• Collected data
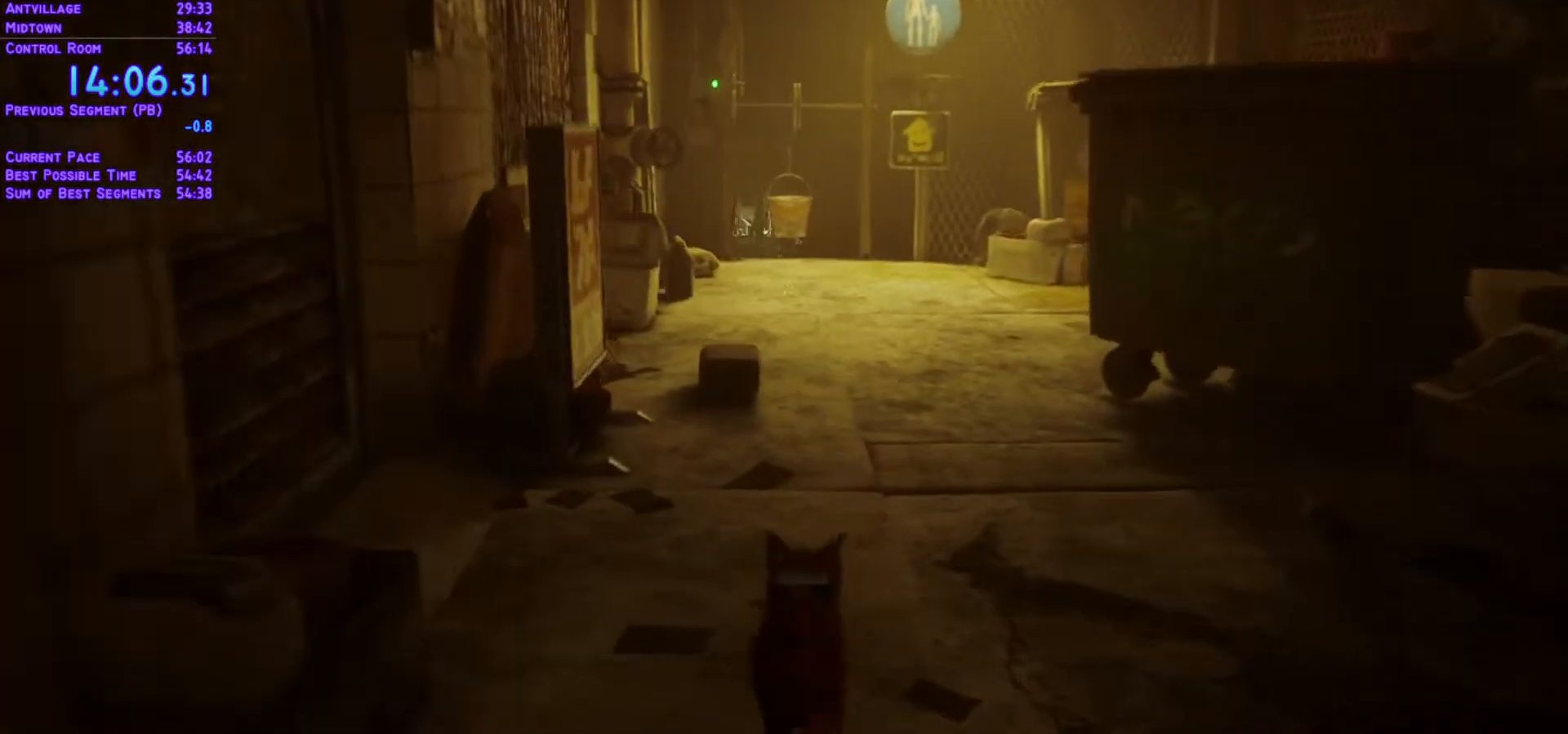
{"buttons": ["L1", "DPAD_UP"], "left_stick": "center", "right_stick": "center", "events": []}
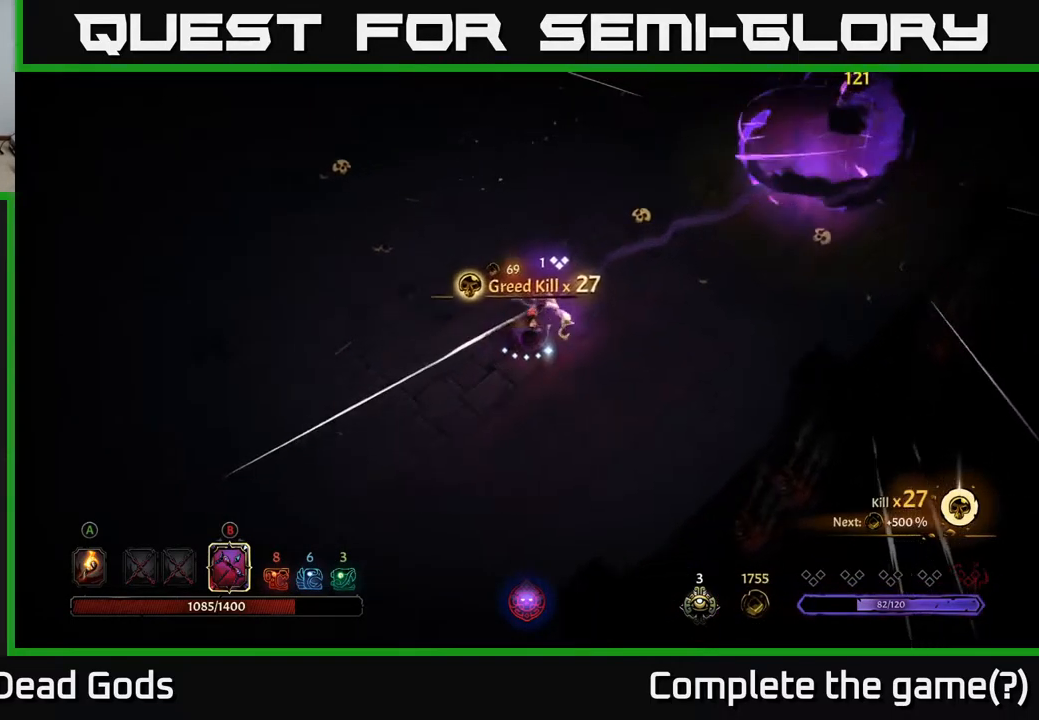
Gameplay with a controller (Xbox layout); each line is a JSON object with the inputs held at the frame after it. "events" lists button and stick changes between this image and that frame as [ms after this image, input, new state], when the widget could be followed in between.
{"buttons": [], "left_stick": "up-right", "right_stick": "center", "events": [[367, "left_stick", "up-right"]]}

• Try it
Leave out the pictures and repeat the remaining data exactly.

• Exercise output
{"buttons": ["L1", "DPAD_UP"], "left_stick": "center", "right_stick": "center", "events": []}
Gameplay with a controller (Xbox layout); each line is a JSON object with the inputs held at the frame after it. "events" lists button and stick changes between this image and that frame as [ms after this image, input, new state], when the widget could be followed in between.
{"buttons": [], "left_stick": "up-right", "right_stick": "center", "events": [[367, "left_stick", "up-right"]]}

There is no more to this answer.